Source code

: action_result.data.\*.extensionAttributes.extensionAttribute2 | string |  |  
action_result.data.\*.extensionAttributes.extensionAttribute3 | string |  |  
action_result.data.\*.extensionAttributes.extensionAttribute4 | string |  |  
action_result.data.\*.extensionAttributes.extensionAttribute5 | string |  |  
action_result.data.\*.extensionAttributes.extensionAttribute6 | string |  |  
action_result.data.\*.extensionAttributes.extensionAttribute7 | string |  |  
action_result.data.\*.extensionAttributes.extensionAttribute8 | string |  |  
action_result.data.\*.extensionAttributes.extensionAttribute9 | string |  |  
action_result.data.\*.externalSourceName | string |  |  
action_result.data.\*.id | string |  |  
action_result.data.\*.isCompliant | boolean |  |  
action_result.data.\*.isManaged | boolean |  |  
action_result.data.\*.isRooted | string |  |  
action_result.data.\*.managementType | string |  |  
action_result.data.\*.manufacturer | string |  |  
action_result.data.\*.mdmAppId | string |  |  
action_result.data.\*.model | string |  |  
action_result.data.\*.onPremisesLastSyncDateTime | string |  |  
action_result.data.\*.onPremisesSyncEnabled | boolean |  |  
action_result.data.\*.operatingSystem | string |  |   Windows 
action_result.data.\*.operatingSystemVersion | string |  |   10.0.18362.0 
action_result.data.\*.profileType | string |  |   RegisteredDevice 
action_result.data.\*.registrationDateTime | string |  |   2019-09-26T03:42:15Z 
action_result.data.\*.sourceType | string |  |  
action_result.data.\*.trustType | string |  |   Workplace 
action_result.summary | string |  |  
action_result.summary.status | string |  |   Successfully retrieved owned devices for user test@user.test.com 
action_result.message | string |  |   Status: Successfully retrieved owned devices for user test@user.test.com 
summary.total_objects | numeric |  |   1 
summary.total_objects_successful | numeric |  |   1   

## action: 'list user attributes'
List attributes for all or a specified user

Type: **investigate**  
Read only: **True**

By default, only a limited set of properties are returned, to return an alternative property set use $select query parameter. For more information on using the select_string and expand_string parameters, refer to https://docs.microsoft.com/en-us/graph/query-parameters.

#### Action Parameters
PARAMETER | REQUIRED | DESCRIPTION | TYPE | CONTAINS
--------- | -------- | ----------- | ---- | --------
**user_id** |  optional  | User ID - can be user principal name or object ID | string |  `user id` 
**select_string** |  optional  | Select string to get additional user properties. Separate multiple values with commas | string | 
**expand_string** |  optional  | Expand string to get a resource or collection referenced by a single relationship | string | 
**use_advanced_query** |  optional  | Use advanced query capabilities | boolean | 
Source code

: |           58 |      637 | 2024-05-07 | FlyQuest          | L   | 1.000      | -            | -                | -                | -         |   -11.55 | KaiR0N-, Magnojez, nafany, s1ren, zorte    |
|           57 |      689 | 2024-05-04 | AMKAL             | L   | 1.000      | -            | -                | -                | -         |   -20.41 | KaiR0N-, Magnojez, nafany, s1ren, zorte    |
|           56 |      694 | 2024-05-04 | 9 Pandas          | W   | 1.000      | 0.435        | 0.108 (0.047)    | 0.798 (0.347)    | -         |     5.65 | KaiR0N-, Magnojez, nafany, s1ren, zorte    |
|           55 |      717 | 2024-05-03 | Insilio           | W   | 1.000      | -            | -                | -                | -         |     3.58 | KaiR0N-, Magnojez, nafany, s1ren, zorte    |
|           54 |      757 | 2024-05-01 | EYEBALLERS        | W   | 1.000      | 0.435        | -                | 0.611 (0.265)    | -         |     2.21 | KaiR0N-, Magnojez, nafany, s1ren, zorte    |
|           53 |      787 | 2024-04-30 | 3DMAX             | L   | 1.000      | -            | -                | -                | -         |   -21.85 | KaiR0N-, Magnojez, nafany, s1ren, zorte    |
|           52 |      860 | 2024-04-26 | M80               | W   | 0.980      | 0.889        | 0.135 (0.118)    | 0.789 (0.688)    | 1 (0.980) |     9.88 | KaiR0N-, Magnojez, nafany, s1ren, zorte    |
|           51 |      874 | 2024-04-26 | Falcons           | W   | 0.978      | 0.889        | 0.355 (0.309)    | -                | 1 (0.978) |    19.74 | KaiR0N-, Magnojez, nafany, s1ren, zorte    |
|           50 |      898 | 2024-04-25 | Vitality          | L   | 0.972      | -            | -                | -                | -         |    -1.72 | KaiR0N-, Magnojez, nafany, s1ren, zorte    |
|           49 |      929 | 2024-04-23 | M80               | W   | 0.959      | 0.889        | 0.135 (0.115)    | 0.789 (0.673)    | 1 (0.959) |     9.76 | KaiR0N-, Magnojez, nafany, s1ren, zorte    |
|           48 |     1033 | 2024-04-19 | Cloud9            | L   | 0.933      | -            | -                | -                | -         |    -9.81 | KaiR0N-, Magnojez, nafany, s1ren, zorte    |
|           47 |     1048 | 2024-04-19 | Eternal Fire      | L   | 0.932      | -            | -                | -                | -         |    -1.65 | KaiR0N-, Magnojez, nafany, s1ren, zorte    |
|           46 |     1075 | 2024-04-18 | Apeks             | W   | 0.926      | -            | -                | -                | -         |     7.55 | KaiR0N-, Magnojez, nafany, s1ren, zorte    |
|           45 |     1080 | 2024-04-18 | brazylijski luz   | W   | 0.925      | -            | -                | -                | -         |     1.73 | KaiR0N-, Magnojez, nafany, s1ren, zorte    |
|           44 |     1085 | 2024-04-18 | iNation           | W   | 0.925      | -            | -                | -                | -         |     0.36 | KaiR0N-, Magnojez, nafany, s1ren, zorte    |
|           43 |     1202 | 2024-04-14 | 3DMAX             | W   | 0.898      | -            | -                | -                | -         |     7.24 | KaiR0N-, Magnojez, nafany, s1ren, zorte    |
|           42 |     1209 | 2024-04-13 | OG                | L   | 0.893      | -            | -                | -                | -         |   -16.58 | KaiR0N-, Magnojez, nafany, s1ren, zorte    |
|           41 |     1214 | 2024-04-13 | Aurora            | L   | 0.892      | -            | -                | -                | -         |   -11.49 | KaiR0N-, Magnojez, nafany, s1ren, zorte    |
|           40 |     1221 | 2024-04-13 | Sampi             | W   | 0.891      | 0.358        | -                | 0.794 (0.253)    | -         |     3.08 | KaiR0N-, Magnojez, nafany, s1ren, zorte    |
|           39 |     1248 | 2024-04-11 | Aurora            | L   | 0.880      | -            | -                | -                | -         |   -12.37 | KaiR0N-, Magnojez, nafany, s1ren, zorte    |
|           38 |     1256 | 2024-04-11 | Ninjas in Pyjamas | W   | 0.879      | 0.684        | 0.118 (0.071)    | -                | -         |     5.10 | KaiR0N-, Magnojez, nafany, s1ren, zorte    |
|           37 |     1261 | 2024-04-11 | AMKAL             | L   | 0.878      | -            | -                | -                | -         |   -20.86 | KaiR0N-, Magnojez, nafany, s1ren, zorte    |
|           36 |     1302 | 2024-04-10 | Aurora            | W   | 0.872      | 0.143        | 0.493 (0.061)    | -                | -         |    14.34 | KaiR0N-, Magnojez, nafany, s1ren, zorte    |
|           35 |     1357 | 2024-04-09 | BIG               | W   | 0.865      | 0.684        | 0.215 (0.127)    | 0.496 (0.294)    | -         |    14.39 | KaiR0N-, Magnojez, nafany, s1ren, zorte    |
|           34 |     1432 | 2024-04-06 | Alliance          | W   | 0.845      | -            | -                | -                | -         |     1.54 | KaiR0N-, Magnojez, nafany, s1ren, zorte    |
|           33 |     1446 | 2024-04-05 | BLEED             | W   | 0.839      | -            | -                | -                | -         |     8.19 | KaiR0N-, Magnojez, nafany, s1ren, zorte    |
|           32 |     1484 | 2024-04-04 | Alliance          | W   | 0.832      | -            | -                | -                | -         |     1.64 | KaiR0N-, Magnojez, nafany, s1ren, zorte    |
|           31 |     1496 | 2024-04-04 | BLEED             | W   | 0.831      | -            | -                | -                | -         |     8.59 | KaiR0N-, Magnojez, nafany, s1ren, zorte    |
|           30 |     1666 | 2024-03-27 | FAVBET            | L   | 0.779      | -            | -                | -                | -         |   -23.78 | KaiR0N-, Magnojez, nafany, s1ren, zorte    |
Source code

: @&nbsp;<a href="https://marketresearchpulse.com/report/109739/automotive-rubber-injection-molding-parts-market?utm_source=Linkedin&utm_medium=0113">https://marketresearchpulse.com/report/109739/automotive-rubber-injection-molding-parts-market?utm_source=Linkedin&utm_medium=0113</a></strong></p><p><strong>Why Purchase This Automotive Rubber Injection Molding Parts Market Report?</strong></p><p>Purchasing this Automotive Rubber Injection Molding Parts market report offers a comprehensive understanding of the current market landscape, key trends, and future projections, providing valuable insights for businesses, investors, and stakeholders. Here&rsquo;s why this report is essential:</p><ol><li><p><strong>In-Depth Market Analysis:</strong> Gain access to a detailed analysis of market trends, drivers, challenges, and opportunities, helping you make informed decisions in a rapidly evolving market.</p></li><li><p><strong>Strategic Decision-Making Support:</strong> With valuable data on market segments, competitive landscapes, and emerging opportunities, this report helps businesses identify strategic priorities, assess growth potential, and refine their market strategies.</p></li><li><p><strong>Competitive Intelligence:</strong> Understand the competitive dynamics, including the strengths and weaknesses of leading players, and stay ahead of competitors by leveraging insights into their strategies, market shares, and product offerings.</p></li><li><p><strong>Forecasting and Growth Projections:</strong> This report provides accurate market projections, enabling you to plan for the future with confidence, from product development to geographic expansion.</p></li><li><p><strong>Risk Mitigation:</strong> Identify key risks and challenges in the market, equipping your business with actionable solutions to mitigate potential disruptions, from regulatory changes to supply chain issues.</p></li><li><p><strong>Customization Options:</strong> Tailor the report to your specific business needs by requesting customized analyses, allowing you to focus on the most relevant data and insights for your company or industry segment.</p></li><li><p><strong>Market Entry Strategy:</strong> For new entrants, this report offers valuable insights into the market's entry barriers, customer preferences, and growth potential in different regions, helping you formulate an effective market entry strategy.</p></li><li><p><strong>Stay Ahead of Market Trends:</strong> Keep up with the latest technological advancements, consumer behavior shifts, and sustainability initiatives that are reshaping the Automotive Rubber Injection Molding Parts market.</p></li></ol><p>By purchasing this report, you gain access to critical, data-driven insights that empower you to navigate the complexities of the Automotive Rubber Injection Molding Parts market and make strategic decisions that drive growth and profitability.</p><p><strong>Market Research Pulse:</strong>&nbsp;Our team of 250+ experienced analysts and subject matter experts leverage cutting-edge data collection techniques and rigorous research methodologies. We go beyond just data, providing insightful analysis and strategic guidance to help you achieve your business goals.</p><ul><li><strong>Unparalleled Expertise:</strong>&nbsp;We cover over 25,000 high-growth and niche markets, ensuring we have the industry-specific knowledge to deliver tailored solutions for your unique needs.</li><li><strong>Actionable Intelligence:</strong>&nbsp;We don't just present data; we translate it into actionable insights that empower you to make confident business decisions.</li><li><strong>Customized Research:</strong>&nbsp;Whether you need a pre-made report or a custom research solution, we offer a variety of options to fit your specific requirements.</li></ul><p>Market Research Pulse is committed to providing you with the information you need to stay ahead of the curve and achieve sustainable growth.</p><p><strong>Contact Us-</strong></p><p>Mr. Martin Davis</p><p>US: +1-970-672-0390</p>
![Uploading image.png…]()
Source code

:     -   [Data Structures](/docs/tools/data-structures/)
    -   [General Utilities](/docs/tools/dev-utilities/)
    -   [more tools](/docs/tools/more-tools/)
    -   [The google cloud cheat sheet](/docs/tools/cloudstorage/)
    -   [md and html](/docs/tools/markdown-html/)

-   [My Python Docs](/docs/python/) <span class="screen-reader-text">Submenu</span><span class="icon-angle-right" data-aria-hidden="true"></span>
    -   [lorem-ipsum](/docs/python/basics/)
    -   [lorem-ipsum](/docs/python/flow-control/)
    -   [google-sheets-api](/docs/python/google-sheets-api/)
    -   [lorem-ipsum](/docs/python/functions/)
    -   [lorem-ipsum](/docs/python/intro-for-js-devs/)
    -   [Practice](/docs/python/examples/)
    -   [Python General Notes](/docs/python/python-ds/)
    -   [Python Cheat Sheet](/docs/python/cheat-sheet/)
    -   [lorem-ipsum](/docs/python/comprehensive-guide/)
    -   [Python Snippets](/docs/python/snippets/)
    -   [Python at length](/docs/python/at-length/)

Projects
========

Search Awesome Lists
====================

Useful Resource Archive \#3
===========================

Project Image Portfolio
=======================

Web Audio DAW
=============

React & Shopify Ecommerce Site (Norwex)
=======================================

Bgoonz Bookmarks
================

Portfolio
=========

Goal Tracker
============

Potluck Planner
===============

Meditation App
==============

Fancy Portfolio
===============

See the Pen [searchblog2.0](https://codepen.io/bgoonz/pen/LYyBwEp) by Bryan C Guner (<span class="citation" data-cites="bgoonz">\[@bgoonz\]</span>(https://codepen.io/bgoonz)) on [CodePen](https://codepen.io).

.....

_REQUIREMENT_: What belongs in the answer is each line from the listing above that contains "Alliance".

_RESULT OF THIS EXERCISE_:
|           34 |     1432 | 2024-04-06 | Alliance          | W   | 0.845      | -            | -                | -                | -         |     1.54 | KaiR0N-, Magnojez, nafany, s1ren, zorte    |
|           32 |     1484 | 2024-04-04 | Alliance          | W   | 0.832      | -            | -                | -                | -         |     1.64 | KaiR0N-, Magnojez, nafany, s1ren, zorte    |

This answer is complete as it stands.